In this lecture, Aric introduces disciplined convex programming (DCP), a framework that enables automatic verification and efficient solving of convex optimization problems by enforcing specific composition and sign rules to maintain convexity. He explains how DCP expressions are canonicalized into standard forms suitable for interior point methods, highlighting the practical benefits of reliable solution methods and systematic problem formulation within this framework.
In this lecture, Aric, a former PhD student now working in optimization for subterranean problems, introduces the concept of disciplined convex programming (DCP), a subclass of convex optimization problems that can be automatically verified and efficiently solved. He begins by reviewing convex programs, highlighting their importance due to properties like global optimality of local minima and strong duality, which enable reliable and efficient solutions for many practical problems in finance, control, and resource development. DCP extends this by providing a framework where convexity can be systematically checked and problems can be expressed in a canonical form suitable for solvers.
Aric explains the foundational concepts of convex sets and convex functions, illustrating how convexity is preserved under certain operations and compositions. He emphasizes that convex functions and sets have specific geometric properties, such as any line segment between points in a convex set lying entirely within the set, and function values lying below the line segment connecting two points on the function. Examples of convex and concave functions are given, along with common functions that fit these categories, setting the stage for understanding how to verify convexity in optimization problems.
The core of the lecture focuses on the two main DCP rules: sign rules for product-free expressions and composition rules.
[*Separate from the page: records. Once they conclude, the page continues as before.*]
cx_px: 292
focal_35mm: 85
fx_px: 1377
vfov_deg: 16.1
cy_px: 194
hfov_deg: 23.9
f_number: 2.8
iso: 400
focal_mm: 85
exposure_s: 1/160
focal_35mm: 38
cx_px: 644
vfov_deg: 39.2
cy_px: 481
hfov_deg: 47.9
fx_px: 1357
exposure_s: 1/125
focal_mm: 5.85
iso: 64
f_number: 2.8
The sign rules restrict expressions to be free of products between functions to maintain convexity, while the composition rules govern how functions can be composed while preserving convexity or concavity. Through examples, Aric demonstrates how these rules can be applied to verify the convexity of complex expressions, noting that while DCP is a powerful tool, it is a sufficient but not necessary condition for convexity, meaning some convex functions may not be representable within the DCP framework.
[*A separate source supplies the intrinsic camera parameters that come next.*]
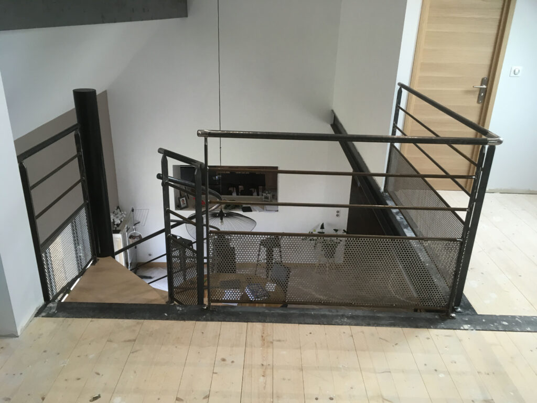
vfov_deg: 48.2
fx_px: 450
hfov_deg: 61.7
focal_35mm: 29
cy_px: 202
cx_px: 268
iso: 100
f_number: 2.2
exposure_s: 1/33
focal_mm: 4.15
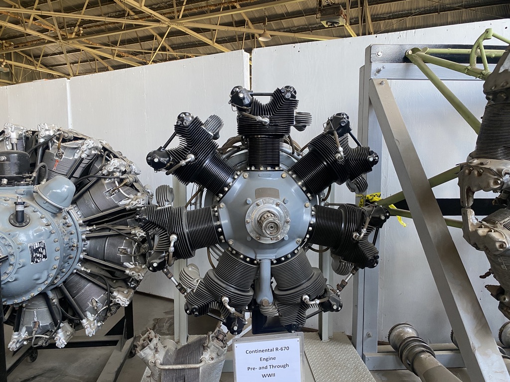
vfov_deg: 53.1
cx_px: 255
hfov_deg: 67.3
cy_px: 191
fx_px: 383
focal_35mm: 26
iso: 160
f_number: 1.8
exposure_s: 1/60
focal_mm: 4.25
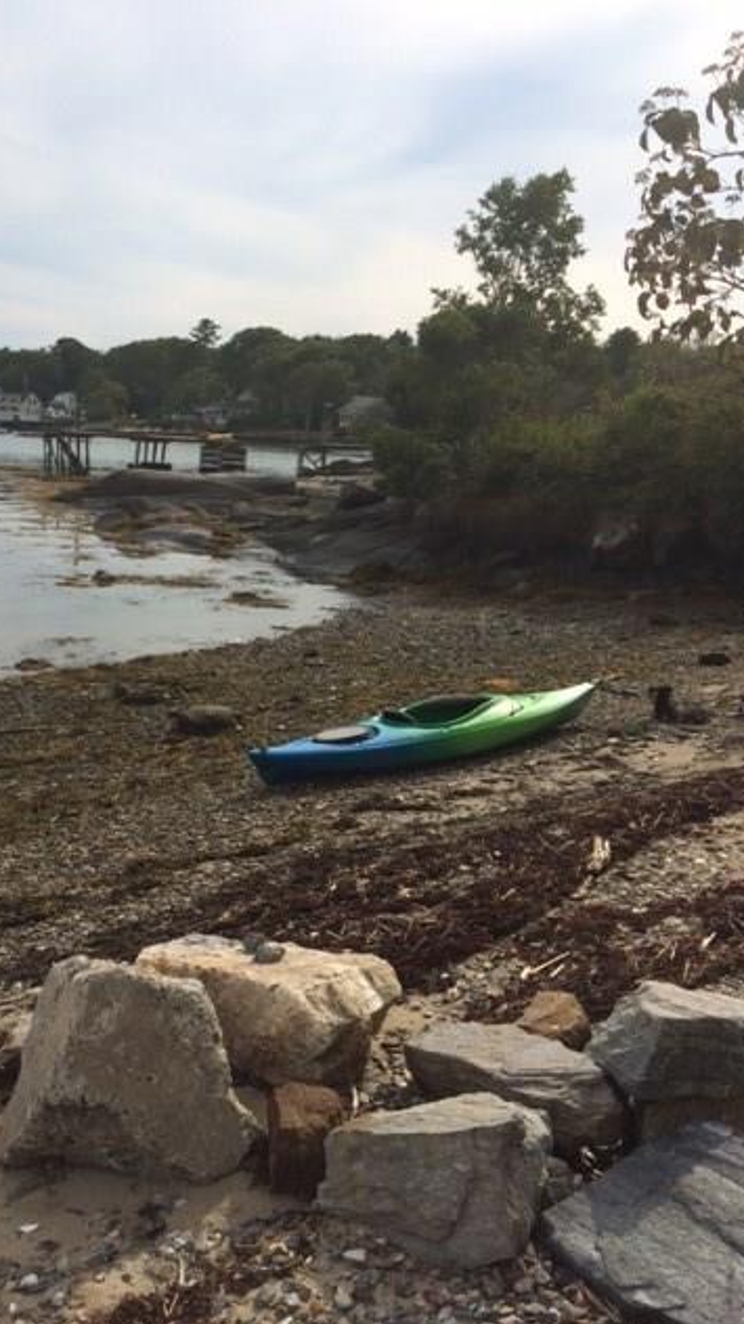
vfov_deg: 61.0
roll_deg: -1.6
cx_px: 256
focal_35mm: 32
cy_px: 666
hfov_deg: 36.3
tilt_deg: -6.6
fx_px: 1123
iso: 32
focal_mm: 4.15
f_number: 2.2
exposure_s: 1/3165
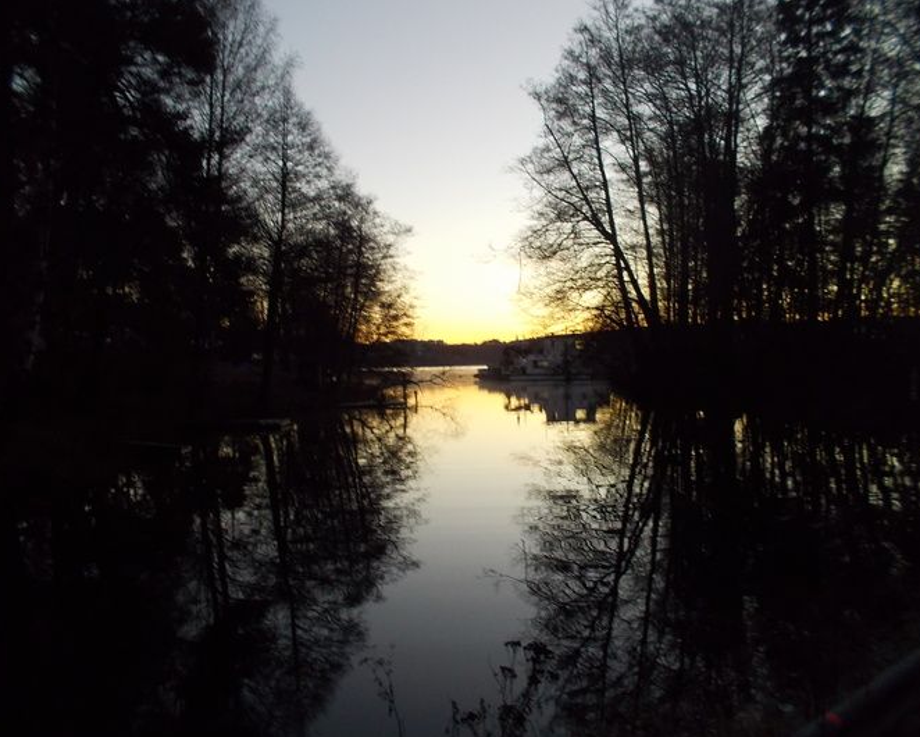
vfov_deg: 47.1
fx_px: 844
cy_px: 375
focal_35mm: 31
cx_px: 444
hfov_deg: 57.2
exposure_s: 1/25
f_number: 3.3
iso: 200
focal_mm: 4.1
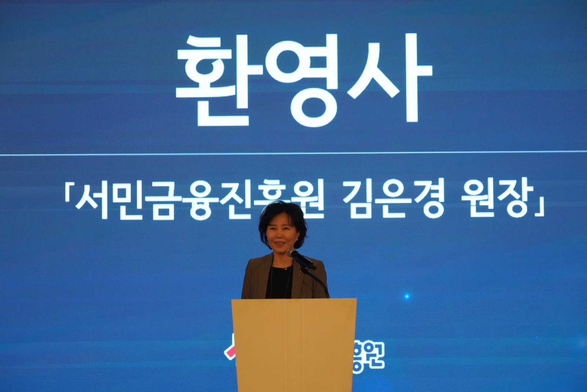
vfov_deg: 11.4
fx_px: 1957
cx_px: 294
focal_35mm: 120
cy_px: 196
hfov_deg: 17.1
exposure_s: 1/160
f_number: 6.3
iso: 6400
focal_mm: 120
Aric then delves into the mechanics behind DCP solvers, explaining how expressions are represented as trees of atomic functions with known curvature and monotonicity properties. Verification involves recursively checking these trees against DCP rules. He introduces the process of canonicalization, where complex expressions are transformed into a standard form with affine objectives and convex constraints by introducing new variables and constraints. This transformation enables the use of efficient solvers, often leveraging graph expansion techniques to convert nonlinear constraints into linear or simpler convex forms.
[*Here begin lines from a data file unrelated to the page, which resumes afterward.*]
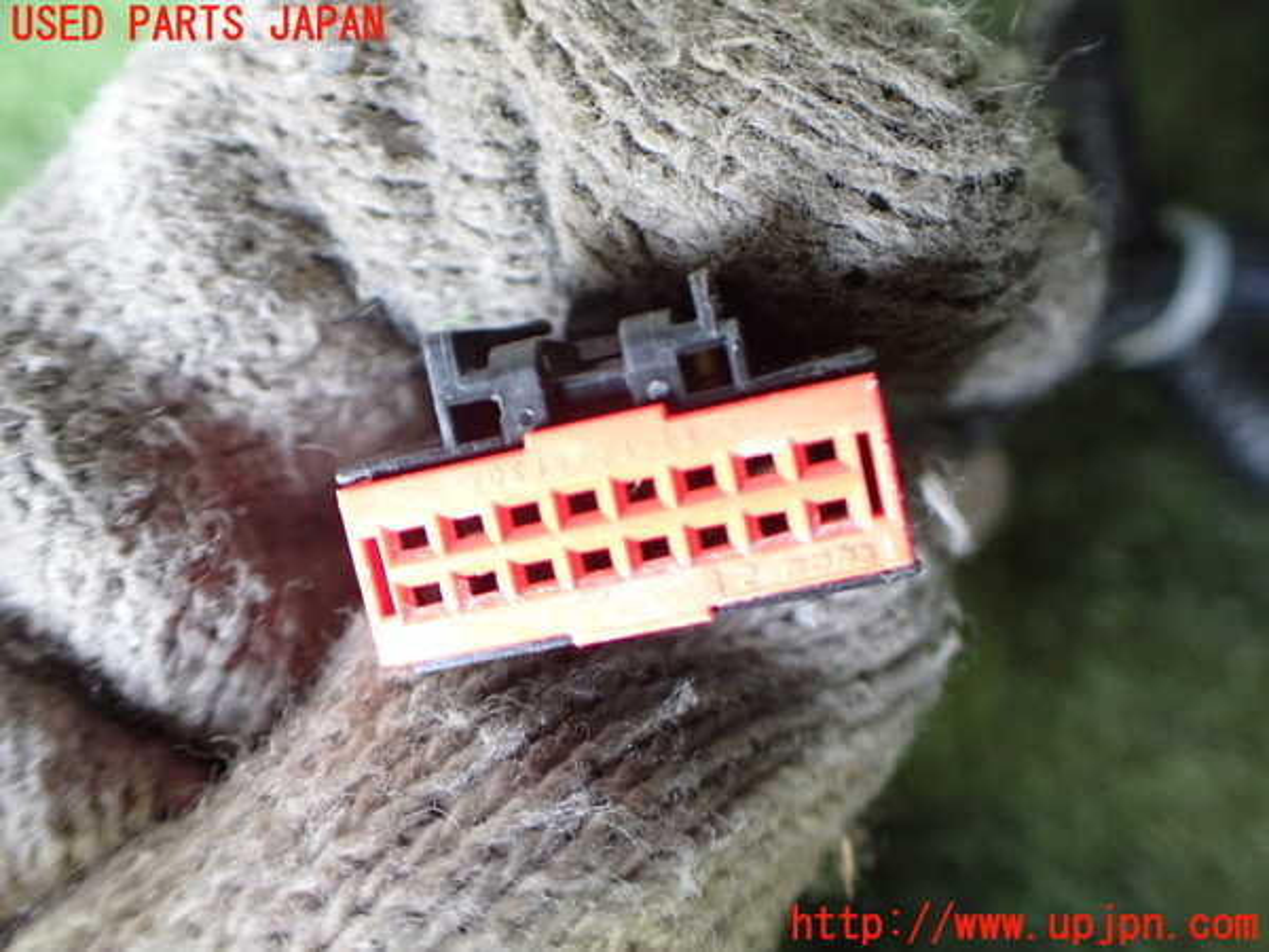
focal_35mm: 30
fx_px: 1100
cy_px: 476
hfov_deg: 60.0
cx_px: 634
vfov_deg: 46.8
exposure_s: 1/50
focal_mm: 5.4
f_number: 2.3
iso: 800
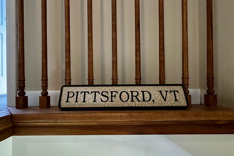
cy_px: 84
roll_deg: +0.6
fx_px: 130
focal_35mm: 20
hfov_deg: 84.0
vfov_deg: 61.9
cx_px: 115
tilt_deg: +0.1
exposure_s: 1/40
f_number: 2.2
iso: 1000
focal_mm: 2.22
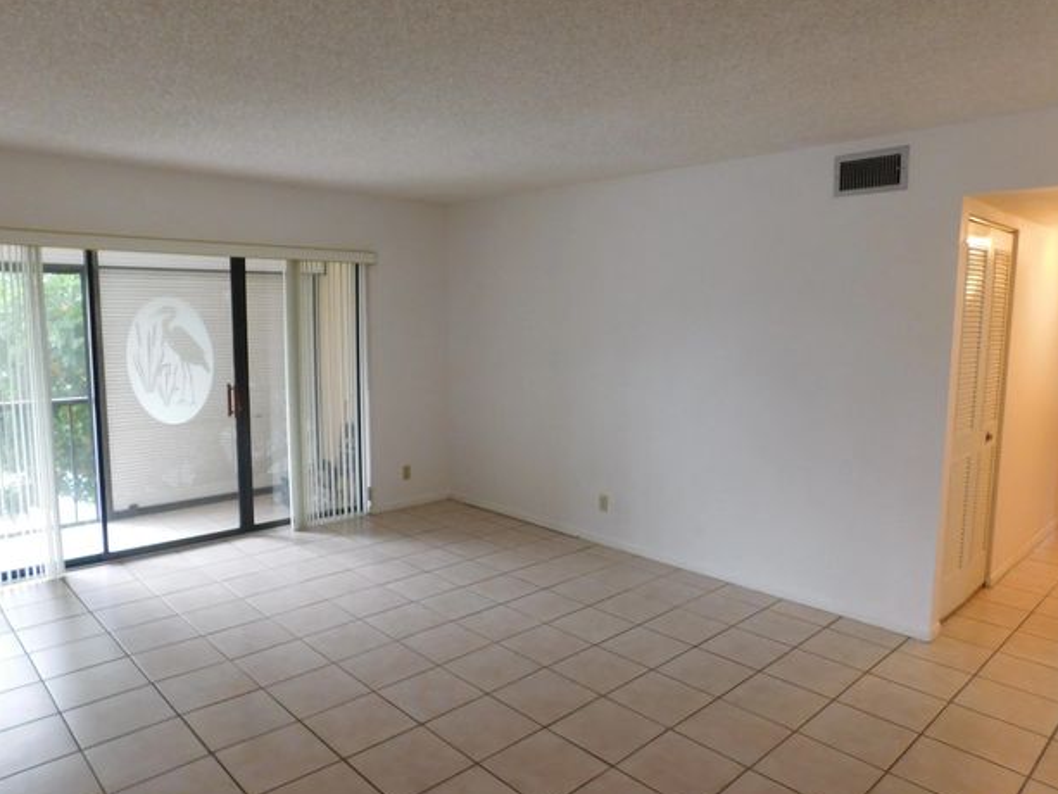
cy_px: 404
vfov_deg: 56.8
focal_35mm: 24
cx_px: 521
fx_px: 734
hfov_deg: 71.6
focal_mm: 4
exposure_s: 1/30
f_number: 3
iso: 250
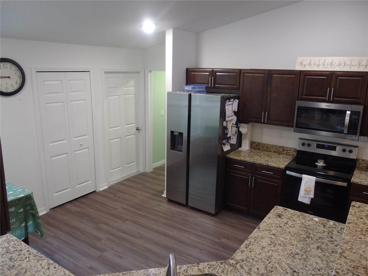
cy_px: 138
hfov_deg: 63.4
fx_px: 298
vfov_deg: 49.7
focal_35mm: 28
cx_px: 184
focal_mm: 6
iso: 250
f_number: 1.8
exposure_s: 1/45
Finally, the lecture touches on solution methods for canonicalized problems, particularly interior point methods. These methods convert inequality constraints into barrier functions within the objective and use Newton’s method to efficiently find solutions by solving linear systems derived from second-order approximations. The sparsity and partitioned structure of canonical forms allow these computations to be performed efficiently, often scaling better than cubic time. Aric concludes by summarizing the benefits of DCP: automatic verification, canonicalization, and efficient solving, encouraging its use for problems that fit within its framework.